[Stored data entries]

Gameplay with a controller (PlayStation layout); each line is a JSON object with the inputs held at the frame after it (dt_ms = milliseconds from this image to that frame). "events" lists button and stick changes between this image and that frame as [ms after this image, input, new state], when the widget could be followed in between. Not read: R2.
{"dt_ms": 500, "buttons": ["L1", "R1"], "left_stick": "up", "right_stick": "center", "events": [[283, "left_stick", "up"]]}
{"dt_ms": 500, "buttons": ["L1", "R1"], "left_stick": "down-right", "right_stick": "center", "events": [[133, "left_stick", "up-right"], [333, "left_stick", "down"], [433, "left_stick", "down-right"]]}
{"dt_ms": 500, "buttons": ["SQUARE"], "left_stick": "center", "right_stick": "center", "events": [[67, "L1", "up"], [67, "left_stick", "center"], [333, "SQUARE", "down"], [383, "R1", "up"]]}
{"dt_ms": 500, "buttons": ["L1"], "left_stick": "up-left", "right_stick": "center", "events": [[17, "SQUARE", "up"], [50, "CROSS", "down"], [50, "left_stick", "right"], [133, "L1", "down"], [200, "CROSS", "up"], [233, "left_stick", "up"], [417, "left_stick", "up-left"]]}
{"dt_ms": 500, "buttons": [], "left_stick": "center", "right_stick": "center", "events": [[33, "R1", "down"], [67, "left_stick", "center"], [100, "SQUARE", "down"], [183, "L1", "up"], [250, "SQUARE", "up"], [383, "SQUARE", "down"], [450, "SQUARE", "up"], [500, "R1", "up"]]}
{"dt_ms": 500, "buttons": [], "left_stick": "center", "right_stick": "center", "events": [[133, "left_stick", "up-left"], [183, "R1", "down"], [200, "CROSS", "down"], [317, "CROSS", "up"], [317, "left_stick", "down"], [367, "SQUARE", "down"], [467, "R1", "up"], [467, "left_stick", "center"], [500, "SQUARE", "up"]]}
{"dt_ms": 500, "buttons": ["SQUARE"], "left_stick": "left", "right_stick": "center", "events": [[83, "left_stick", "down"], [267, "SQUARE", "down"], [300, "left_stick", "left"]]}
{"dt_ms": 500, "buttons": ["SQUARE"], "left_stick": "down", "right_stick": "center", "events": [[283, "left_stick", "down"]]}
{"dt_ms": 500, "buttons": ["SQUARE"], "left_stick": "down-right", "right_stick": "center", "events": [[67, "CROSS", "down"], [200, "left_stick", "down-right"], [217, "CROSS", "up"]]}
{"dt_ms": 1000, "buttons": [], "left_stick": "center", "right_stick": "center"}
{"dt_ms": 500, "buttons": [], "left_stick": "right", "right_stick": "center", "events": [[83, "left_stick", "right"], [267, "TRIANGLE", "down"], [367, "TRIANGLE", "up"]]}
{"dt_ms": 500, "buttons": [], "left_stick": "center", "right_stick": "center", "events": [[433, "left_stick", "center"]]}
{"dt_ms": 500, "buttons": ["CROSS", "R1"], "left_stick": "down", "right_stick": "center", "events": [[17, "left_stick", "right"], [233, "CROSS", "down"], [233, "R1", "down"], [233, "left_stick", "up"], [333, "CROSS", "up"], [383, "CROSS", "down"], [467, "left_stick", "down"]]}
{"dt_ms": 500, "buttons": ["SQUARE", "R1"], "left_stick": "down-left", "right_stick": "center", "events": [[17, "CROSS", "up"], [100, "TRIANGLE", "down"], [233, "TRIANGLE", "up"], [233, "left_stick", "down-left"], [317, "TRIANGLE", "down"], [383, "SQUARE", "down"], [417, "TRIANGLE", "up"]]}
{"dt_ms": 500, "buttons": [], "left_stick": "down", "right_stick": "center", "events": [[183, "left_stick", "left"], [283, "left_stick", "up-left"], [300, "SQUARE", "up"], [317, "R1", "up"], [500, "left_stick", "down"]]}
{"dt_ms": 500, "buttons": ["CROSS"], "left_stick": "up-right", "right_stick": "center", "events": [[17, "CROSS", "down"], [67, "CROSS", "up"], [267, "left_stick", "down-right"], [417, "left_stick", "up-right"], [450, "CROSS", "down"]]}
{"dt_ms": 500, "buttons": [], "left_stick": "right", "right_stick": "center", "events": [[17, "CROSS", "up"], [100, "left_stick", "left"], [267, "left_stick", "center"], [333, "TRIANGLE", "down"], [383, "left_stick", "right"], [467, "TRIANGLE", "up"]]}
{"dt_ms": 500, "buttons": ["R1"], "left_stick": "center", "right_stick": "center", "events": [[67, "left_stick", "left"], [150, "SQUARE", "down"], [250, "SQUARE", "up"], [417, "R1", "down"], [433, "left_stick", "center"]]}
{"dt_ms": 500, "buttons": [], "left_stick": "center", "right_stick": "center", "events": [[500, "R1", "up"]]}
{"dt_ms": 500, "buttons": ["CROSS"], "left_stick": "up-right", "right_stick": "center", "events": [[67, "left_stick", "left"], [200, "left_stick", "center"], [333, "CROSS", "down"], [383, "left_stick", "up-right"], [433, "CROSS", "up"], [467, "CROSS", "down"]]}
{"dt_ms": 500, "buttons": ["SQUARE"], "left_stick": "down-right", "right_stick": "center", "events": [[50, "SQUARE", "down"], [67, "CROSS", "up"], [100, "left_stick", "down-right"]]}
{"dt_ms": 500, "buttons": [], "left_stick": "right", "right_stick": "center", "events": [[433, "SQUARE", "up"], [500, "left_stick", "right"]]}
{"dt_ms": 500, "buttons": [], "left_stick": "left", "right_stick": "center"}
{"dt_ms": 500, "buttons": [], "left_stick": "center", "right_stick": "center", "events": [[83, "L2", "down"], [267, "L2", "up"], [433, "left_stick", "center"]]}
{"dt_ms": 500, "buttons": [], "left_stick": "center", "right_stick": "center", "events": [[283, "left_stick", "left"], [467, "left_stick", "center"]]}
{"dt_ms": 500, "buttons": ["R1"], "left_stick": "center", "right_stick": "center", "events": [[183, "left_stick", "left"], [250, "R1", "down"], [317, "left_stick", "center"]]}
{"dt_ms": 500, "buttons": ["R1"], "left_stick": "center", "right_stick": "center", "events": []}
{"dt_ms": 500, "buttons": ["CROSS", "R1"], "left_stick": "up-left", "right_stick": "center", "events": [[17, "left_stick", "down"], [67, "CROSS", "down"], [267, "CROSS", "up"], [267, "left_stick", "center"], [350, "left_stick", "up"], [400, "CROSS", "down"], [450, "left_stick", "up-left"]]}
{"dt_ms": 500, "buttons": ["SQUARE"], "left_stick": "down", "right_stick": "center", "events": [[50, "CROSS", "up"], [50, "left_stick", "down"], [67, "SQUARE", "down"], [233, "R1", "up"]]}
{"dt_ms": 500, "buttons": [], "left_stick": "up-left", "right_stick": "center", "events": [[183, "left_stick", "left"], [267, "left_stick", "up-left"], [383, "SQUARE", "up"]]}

What to do> In the records above, find every line with the word "TRIANGLE" and copy it.

Completed task>
{"dt_ms": 500, "buttons": [], "left_stick": "right", "right_stick": "center", "events": [[83, "left_stick", "right"], [267, "TRIANGLE", "down"], [367, "TRIANGLE", "up"]]}
{"dt_ms": 500, "buttons": ["SQUARE", "R1"], "left_stick": "down-left", "right_stick": "center", "events": [[17, "CROSS", "up"], [100, "TRIANGLE", "down"], [233, "TRIANGLE", "up"], [233, "left_stick", "down-left"], [317, "TRIANGLE", "down"], [383, "SQUARE", "down"], [417, "TRIANGLE", "up"]]}
{"dt_ms": 500, "buttons": [], "left_stick": "right", "right_stick": "center", "events": [[17, "CROSS", "up"], [100, "left_stick", "left"], [267, "left_stick", "center"], [333, "TRIANGLE", "down"], [383, "left_stick", "right"], [467, "TRIANGLE", "up"]]}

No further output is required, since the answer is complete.